もうひとつのANOTHER。



「自分が引いてやらないといけない手」が離れていく淋しさも、


さっきまで目の前にあったはずの背中が、
もう見えないほど遠くに行ってしまう焦燥感も、


いくつもいくつも乗り越えて。






最年長だからと、怒られたり注意されたりする役目を担うことになってしまって、
それでも、どんなに罵声を浴びせられてもキツイ言葉を吐かれても、
ひょうひょうと受け流してるように見せて、
他のジュニアの子たちには、あ、大したことやないんやって思わせて、
「俺ばっかり貧乏クジや」と、
軽く笑うその人の、
でもカバンを持つその右手の指が震えていたことに、
きっと隣の二人は気付いてて。






舞台袖から客席を見て、
「・・・何か空席目立つな・・・」
と俯くメンバーの背中をバシバシ叩きながら、
「アホ!よう見てみぃや!どう考えても空席よりお客さん座っとる席のが多いやんけ!」
俯くことを許さない、誰よりも大きな声に顔を上げて。
そのポジティブに、隣の二人は笑ってて。






一陣の風。
何もかもを捻じ伏せる、その存在感と魂を吹き込まれた歌と。
手を差し出せば、しびれるほどの空気の振動を与えるカリスマ性で。
その眼差しに、隣の二人は引き上げられて。








緊張で白くなるまで握り締めた手の平を、
「ほい、アメちゃんやるから手ぇひらきや」と広げてくれる。


緊張が喉に張り付いてセリフが出なくなった口を、
「ちょぉ聞いて、昨日な」笑わせて開かせてくれる。


緊張に眩んで前が霞んで見える目を、
「俺見てみ、めっちゃ男前やろ」焦点を合わせてくれる。








安心を、
安全を、
自信を、
自尊を、


その3人の背中から、幾度も幾度も受け取って。








込み上げてくる涙を拭ってくれるのは、いつも三つの手。
吐き気がするほどの怒りを平らにしてくれるのは、いつも三つの眼差し。




帰還する場所には、いつも三つの笑い声。






「揺るがないもの」を初めて信じたのは、その三つの絆。








緞帳が上がる。
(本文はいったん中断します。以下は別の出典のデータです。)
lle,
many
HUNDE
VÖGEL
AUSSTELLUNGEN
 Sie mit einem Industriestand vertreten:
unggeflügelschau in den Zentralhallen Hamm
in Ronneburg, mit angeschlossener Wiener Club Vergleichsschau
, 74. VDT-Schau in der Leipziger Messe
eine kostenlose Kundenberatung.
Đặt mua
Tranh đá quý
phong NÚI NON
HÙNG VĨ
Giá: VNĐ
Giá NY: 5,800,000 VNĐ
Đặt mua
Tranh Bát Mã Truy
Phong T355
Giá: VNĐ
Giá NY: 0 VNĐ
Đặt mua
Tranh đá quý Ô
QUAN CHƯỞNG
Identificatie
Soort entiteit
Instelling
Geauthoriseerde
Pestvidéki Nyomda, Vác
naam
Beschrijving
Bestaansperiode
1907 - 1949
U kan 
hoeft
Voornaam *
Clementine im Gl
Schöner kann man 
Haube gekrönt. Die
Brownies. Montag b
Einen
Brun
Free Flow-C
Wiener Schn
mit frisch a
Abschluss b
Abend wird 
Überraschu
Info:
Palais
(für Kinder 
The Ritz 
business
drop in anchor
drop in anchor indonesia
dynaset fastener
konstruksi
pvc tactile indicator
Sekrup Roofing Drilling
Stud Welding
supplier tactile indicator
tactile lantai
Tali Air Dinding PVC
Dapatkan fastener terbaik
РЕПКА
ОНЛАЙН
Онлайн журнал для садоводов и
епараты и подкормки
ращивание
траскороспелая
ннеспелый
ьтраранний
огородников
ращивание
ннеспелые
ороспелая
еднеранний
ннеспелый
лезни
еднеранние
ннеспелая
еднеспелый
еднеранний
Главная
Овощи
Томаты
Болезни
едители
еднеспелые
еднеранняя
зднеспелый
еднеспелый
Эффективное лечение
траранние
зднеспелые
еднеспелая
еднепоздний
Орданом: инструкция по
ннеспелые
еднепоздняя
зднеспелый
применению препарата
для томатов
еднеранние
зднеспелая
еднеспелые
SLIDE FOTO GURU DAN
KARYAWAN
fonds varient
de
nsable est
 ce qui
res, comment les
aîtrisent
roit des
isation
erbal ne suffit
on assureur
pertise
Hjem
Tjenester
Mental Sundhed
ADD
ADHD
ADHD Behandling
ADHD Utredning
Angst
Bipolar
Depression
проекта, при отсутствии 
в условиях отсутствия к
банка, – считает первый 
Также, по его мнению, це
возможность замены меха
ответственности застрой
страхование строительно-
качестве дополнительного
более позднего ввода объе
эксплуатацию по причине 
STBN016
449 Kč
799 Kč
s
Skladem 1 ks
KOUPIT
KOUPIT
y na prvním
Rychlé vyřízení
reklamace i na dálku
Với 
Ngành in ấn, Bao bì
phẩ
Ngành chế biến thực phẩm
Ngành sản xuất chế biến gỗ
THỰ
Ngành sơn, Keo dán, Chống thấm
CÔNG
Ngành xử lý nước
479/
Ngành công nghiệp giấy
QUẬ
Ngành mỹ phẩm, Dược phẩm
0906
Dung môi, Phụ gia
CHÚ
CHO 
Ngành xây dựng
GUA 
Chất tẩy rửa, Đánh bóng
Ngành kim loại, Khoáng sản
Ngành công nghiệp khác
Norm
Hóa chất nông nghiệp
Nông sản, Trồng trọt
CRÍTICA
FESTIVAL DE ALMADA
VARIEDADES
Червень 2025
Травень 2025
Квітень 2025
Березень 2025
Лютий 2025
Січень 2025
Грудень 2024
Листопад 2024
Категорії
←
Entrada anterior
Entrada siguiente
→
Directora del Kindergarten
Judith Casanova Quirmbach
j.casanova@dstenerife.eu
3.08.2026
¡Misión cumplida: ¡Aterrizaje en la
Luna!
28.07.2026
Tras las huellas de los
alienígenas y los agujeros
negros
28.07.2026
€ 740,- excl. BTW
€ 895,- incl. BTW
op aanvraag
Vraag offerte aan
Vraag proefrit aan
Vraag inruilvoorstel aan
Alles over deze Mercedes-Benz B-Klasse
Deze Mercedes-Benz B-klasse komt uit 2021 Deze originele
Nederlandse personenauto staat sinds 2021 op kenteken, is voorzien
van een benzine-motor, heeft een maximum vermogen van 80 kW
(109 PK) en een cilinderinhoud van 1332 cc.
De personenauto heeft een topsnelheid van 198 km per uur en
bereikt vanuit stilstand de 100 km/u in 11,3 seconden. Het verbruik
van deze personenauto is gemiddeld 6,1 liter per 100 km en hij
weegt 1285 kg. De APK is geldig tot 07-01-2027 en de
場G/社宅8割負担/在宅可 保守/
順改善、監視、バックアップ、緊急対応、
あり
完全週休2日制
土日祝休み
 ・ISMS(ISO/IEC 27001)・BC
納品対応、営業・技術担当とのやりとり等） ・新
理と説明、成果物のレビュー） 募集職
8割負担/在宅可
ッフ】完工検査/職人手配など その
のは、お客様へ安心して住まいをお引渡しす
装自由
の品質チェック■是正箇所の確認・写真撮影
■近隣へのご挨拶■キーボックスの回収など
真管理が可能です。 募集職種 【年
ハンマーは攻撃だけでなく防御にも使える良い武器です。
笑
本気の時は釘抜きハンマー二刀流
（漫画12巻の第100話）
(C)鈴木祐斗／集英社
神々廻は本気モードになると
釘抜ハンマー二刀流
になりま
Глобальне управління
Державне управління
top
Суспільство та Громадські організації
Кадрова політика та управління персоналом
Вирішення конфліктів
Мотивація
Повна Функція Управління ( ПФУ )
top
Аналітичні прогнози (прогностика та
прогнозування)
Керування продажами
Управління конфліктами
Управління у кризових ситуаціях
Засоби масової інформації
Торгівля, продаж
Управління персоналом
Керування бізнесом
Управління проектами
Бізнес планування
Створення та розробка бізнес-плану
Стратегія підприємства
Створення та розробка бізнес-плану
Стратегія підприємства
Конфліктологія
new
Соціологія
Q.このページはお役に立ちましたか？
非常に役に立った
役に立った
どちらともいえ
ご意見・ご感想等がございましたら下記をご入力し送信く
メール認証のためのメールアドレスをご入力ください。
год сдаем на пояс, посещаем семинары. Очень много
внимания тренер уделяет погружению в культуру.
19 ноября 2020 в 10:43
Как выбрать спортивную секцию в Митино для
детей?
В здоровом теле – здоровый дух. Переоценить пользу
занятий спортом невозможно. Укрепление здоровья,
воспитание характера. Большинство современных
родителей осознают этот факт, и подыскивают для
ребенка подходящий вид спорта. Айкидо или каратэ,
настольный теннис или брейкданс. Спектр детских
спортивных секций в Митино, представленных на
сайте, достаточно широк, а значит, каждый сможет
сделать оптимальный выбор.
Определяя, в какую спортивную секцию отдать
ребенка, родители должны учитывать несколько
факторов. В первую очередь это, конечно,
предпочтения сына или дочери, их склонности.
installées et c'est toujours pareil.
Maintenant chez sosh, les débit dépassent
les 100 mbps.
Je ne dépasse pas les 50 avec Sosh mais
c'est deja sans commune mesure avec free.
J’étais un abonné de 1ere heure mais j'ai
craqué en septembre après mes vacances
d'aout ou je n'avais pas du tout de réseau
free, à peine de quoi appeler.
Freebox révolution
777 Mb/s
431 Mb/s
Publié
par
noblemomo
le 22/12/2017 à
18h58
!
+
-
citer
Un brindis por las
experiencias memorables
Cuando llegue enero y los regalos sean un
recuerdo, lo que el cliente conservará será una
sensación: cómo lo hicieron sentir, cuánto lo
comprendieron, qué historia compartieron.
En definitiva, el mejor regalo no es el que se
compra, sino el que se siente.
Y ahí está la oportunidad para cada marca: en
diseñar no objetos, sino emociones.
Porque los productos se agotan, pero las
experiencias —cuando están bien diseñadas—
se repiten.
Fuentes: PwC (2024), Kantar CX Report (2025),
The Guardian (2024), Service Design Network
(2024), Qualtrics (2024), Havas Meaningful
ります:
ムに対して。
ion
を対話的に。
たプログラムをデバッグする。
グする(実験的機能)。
光が当たる。
満員の客席からは拍手が起こる。
弛まない感謝を述べながら、
背中を温かく見守ってくれる存在に涙を滲ます。








決して混ざることは出来ないその三角に、
それでも両手を広げてくれるその三人に、










羽ばたいてゆけるのは、
高く飛び立てるのは、




きっと、きっと・・・・・・・・・。









ただいま!と言える喜びも、
お帰り!と言ってもらえる幸せも、


それを作ってくれたのは、




きっと、きっと・・・・・・・・・・・・。